Белокурые волосы растрепались, кое-где поднялись вихрами. За короткие годы восхождения по лестнице славы Денис Бушуев мало изменился внешне и мало походил на известного писателя – по-прежнему во всем его облике проглядывало то основное, главное, волжское, что составляло сущность его. И этого главного, грубо-русского, не уничтожили ни изящная одежда, ни новые черточки в характере, ни уверенность в движениях и в речи. Более того, грубоватая красота его стала как-то еще рельефнее, еще выпуклее: по-прежнему
на широкоскулом смуглом лице его играл здоровый, крепкий румянец и по-мужицки откровенно сверкали в мягкой улыбке крупные белые зубы. Лишь в карих, вдумчивых глазах его появились какая-то надежная твердость и спокойствие.В огромном зале, с тяжелым лепным потолком, толпился народ, гудели голоса, медленно и бесстрастно расхаживали дежурные милиционеры. Вглядевшись в толпу, Бушуев отметил почти одинаковое выражение лиц: скорбное – у женщин, окаменелое – у мужчин.
Бушуев встал в очередь, вытянувшуюся вдоль легкого барьерчика с сеткой поверху, за которым виднелись головы секретарей и делопроизводителей. Очередь продвигалась сравнительно быстро, разливаясь на несколько ручьев. Люди за барьерчиком спрашивали фамилию просителя, разыскивали какие-то бумажки, небрежно протягивали их в сетчатое окошечко.
– Вам в просьбе отказано… Следующий!
– Обратитесь в Гулаг… Следующий!
– В просьбе отказано… Следующий!
– Товарищ Вышинский принимает по вторникам, четвергам и субботам. Подайте заявление… Следующий!
– Ваш муж осужден без права переписки. Естественно, что от него нет сведений… Следующий!
Подошла очередь Бушуева.
– Мне сегодня назначено свидание с товарищем Вышинским.
Узкоплечий человек в желтеньком пиджачке угрюмо взглянул на просителя.
– Как фамилия?
– Бушуев.
Узкоплечий человек порылся в бумагах, дернул плечом и куда-то ушел быстрой, вихляющей походкой. Через несколько минут он вернулся.
– Совершенно верно, – сказал он спокойным бесстрастным тоном. – Вам назначено свидание в три часа. Но товарищ Вышинский вызван на экстренное заседание. Вас примет его заместитель товарищ Муравьев. Он в курсе вашего дела.
Бушуев секунду поколебался: «Ах, не все ли равно, – подумал он. – Если нарком сдержал свое слово и переговорил с Вышинским, то какая разница, с кем я буду иметь дело – с самим ли Вышинским или с его заместителем».
– Хорошо… – согласился он.
– Ваши документы, пожалуйста.
Бушуев подал паспорт и членскую книжку Союза писателей. Узкоплечий человек просмотрел документы, сверил фотографию, написал пропуск, снова куда-то ушел, видимо, к тому, кто подписал пропуск, и вручил пропуск Денису.

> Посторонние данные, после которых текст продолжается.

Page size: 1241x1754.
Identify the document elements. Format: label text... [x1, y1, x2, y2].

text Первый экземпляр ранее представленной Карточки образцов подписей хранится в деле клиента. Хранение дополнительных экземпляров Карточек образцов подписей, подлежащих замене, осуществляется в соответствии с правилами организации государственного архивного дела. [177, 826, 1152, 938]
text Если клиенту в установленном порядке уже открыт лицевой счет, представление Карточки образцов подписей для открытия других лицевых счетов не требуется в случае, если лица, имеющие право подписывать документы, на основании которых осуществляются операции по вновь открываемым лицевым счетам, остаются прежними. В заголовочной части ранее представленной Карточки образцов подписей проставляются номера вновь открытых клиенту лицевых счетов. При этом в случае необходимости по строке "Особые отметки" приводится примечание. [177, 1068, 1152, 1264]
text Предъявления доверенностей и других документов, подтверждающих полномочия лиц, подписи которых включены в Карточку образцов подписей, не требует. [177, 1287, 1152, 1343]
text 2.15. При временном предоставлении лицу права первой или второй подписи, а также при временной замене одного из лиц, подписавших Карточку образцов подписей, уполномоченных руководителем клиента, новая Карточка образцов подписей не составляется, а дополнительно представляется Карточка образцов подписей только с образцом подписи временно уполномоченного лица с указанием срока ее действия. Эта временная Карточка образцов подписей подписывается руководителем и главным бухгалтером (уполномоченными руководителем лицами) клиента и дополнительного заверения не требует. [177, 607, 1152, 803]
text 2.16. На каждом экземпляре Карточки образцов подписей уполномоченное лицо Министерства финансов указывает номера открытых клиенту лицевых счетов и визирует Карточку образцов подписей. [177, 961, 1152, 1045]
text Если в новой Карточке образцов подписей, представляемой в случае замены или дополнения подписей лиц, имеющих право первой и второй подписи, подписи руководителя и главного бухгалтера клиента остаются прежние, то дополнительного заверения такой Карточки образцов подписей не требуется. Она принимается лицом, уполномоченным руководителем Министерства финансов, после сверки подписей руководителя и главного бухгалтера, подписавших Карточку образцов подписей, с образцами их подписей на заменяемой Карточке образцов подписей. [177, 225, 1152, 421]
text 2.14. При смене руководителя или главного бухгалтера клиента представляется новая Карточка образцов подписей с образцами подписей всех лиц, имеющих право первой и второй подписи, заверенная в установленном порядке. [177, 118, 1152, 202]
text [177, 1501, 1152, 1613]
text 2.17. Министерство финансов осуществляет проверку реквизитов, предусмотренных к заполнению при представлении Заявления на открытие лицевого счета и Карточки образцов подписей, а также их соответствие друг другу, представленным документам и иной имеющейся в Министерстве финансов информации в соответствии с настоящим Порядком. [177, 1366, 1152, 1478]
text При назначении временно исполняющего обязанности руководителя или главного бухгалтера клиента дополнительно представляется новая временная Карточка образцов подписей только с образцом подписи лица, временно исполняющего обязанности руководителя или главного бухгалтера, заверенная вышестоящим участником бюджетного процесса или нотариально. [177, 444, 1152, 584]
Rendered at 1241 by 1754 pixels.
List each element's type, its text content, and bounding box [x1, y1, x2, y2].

– Второй этаж… Там вас проведут, куда нужно. Гардероб внизу, налево.
Оставив в гардеробе пальто и шляпу, Бушуев поднялся на второй этаж. Двое молодцов в штатском проверили его документы и сверили с какой-то бумагой.
– Ваша фамилия?
– Бушуев.
– Имя-отчество?
– Денис Ананьевич.
– Оружия нет?
– Нет.
Молодцы скользнули глазами по его фигуре.
Перед кабинетом Муравьева – просторная, в три больших венецианских окна, совершенно пустая комната: лишь ковер во весь пол да несколько тяжелых, мягких кресел. Ждать Бушуеву пришлось недолго. Скоро из кабинета вышла молодая женщина и, на ходу смахивая маленьким кружевным платком слезы, быстро прошла в коридор, а грузный человек в роговых очках, появившийся вслед за женщиной в дверях кабинета, коротко осведомился у Дениса:
– Фамилия?
– Бушуев.
– Пожалуйста…
Пройдя еще комнату, где сидели за пишущими машинками две девушки, Бушуев вошел в большой, светлый кабинет Муравьева.

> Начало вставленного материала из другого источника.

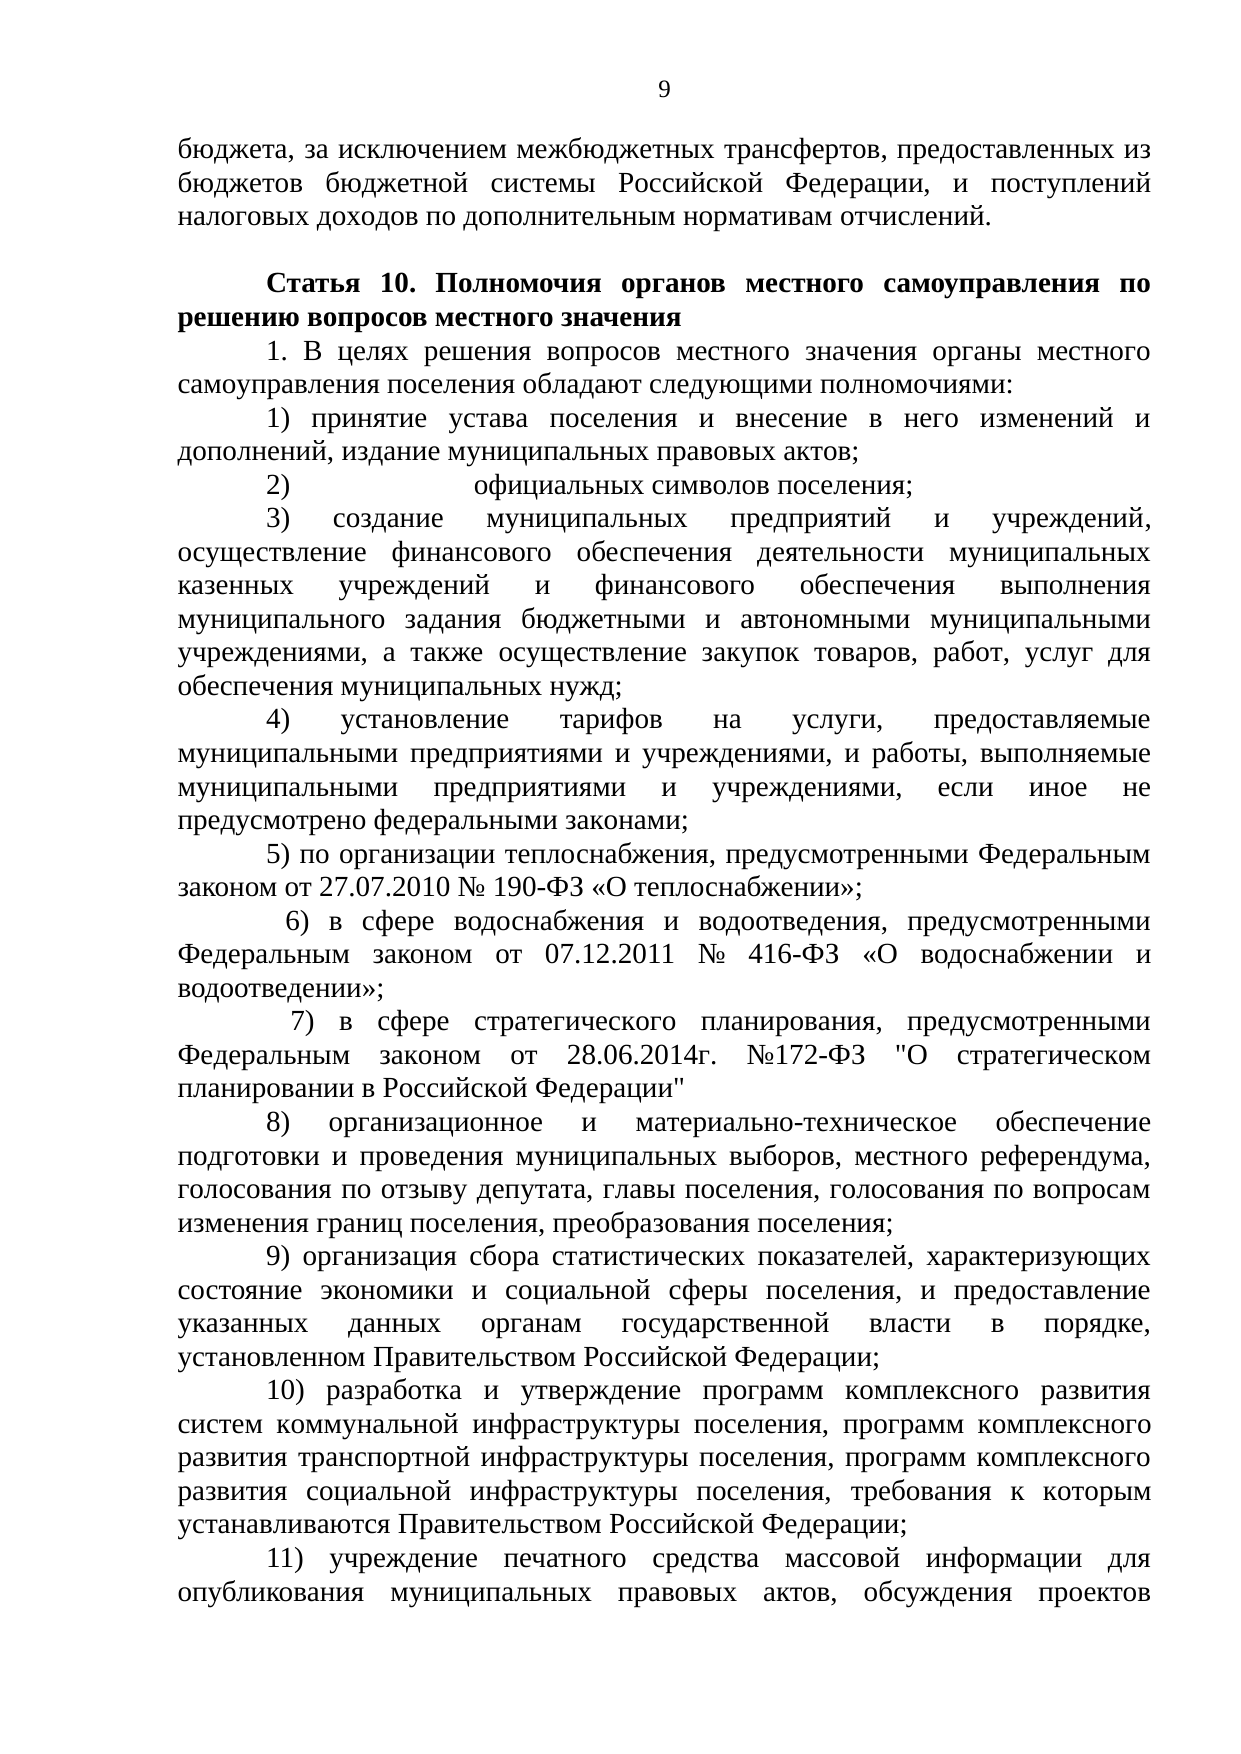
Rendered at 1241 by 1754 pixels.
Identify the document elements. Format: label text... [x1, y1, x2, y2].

text 2) установление официальных символов поселения; [177, 467, 1152, 500]
text 8) организационное и материально-техническое обеспечение подготовки и проведения муниципальных выборов, местного референдума, голосования по отзыву депутата, главы поселения, голосования по вопросам изменения границ поселения, преобразования поселения; [177, 1104, 1152, 1238]
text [177, 1540, 1152, 1607]
text 1) принятие устава поселения и внесение в него изменений и дополнений, издание муниципальных правовых актов; [177, 400, 1152, 467]
text 7) в сфере стратегического планирования, предусмотренными Федеральным законом от 28.06.2014г. №172-ФЗ "О стратегическом планировании в Российской Федерации" [177, 1003, 1152, 1104]
text 3) создание муниципальных предприятий и учреждений, осуществление финансового обеспечения деятельности муниципальных казенных учреждений и финансового обеспечения выполнения муниципального задания бюджетными и автономными муниципальными учреждениями, а также осуществление закупок товаров, работ, услуг для обеспечения муниципальных нужд; [177, 500, 1152, 702]
subtitle 5) по организации теплоснабжения, предусмотренными Федеральным законом от 27.07.2010 № 190-ФЗ «О теплоснабжении»; [177, 836, 1152, 903]
text 1. В целях решения вопросов местного значения органы местного самоуправления поселения обладают следующими полномочиями: [177, 333, 1152, 400]
text 9) организация сбора статистических показателей, характеризующих состояние экономики и социальной сферы поселения, и предоставление указанных данных органам государственной власти в порядке, установленном Правительством Российской Федерации; [177, 1238, 1152, 1372]
text 10) разработка и утверждение программ комплексного развития систем коммунальной инфраструктуры поселения, программ комплексного развития транспортной инфраструктуры поселения, программ комплексного развития социальной инфраструктуры поселения, требования к которым устанавливаются Правительством Российской Федерации; [177, 1372, 1152, 1540]
text 4) установление тарифов на услуги, предоставляемые муниципальными предприятиями и учреждениями, и работы, выполняемые муниципальными предприятиями и учреждениями, если иное не предусмотрено федеральными законами; [177, 702, 1152, 836]
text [177, 131, 1152, 232]
subtitle 6) в сфере водоснабжения и водоотведения, предусмотренными Федеральным законом от 07.12.2011 № 416-ФЗ «О водоснабжении и водоотведении»; [177, 903, 1152, 1003]
text Статья 10. Полномочия органов местного самоуправления по решению вопросов местного значения [177, 266, 1152, 333]
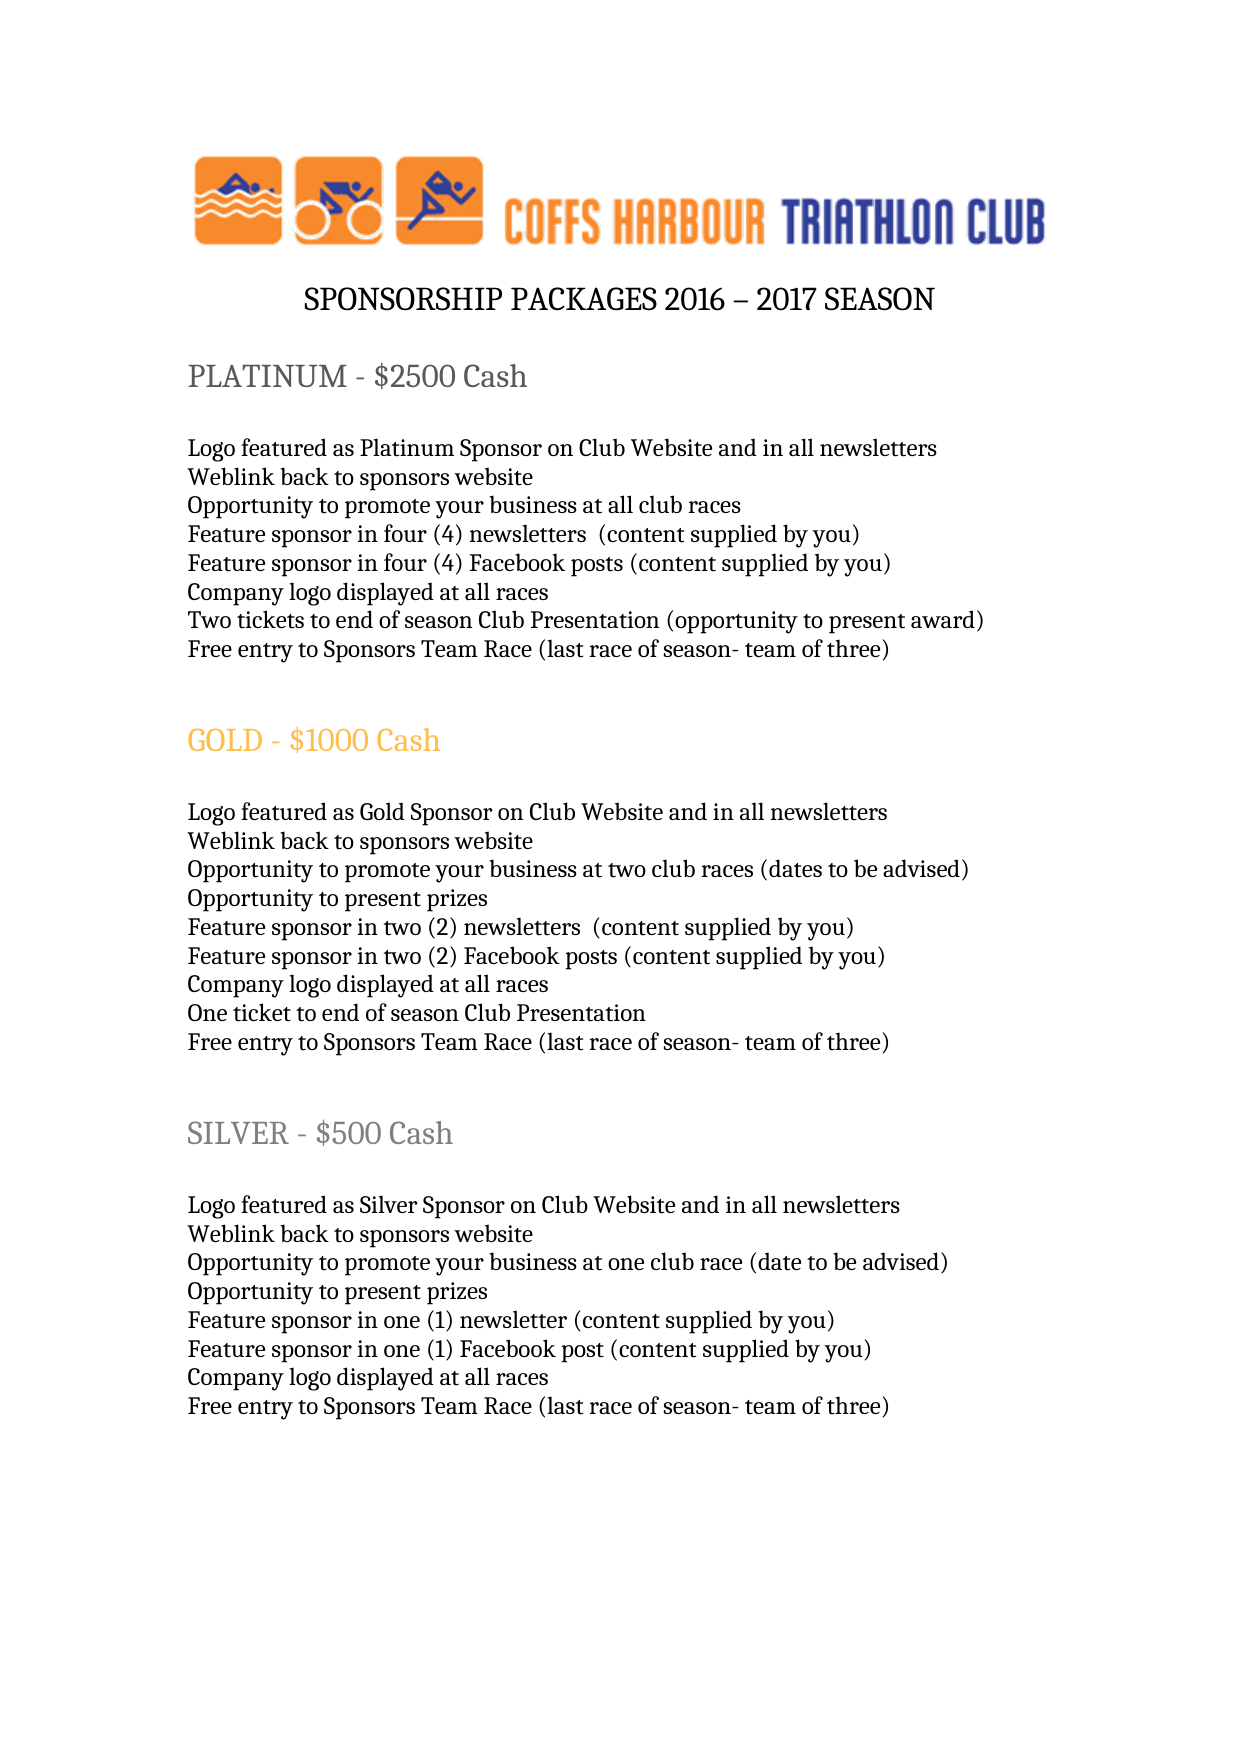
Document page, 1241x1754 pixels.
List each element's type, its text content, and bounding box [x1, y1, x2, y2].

За массивным письменным столом сидел плотный человек, с бритой, круглой, как шар, головой, в темно-синем костюме, щегольски сидевшем на его широких плечах. Склонив блестевшую желтой кожей голову, он перелистывал бумаги короткими, сильными пальцами, с пучками черных волос на суставах. Встал, подал Бушуеву руку.